§ **Assignment**
Check each line of the listing for the string "candle". Copy those where it appears.

§ **Recorded data**
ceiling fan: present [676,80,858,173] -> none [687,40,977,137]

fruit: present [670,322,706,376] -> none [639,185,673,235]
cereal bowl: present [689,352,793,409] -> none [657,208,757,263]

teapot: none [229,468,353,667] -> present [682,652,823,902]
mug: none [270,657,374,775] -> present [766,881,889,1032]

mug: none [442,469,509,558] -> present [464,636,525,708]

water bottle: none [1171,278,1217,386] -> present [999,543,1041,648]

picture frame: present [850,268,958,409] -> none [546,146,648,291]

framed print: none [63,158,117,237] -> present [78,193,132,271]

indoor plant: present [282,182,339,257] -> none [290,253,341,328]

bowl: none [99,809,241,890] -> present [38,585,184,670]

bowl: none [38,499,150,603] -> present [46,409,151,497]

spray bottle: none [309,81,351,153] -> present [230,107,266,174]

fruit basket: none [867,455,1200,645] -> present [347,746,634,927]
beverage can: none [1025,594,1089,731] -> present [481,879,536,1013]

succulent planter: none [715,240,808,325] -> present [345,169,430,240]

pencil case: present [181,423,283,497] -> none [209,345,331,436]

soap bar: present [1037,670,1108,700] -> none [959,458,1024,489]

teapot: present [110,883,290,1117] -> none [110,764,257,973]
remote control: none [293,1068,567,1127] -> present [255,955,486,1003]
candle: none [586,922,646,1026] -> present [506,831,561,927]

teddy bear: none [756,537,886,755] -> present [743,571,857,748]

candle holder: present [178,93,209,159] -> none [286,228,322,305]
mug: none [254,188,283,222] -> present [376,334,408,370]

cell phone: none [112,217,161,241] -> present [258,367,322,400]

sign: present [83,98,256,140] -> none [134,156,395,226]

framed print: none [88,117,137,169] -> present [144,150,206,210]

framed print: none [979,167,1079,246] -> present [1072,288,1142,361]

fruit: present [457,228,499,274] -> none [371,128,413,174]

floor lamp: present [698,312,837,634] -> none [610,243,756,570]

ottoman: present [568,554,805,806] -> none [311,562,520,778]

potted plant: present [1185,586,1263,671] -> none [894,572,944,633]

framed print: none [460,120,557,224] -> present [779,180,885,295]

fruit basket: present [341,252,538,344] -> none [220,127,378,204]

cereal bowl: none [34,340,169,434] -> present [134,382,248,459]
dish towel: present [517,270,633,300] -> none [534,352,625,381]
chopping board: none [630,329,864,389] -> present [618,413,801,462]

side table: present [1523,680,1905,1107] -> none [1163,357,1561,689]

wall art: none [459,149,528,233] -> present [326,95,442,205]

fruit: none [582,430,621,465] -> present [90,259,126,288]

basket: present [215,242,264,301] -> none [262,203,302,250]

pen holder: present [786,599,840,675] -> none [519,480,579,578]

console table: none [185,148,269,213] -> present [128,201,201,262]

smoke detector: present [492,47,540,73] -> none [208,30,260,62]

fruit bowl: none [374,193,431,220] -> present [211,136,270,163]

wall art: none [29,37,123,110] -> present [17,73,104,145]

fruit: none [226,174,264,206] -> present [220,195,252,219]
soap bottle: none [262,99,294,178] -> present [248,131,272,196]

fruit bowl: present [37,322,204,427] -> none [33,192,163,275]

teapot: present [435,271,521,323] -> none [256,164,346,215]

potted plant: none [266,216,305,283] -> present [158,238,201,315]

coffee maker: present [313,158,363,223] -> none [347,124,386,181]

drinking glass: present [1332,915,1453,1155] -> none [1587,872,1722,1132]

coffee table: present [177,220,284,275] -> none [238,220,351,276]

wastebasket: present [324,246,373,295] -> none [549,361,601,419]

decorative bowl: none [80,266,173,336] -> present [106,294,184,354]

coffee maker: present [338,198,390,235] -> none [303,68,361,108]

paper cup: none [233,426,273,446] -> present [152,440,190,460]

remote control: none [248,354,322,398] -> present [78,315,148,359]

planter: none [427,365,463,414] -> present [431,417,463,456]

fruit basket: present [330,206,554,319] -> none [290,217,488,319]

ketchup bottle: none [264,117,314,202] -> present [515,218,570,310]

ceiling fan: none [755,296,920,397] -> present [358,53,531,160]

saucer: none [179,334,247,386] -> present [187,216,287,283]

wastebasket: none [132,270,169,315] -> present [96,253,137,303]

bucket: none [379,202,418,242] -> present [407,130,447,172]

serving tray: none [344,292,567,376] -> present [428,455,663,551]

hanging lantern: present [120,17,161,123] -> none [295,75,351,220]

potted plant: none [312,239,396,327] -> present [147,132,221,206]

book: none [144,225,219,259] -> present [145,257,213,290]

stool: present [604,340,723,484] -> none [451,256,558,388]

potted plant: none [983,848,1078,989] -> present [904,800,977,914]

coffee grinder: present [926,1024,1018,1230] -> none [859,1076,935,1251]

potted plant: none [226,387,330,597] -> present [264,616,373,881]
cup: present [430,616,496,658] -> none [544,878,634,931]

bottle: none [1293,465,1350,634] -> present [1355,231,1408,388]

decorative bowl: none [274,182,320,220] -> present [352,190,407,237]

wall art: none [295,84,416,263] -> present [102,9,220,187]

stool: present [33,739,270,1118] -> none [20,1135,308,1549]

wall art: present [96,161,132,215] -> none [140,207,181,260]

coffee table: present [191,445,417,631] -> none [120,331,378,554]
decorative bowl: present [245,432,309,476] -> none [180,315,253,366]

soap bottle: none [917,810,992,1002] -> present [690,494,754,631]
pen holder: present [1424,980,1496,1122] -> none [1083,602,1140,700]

§ **Solution below**
candle: none [586,922,646,1026] -> present [506,831,561,927]
candle holder: present [178,93,209,159] -> none [286,228,322,305]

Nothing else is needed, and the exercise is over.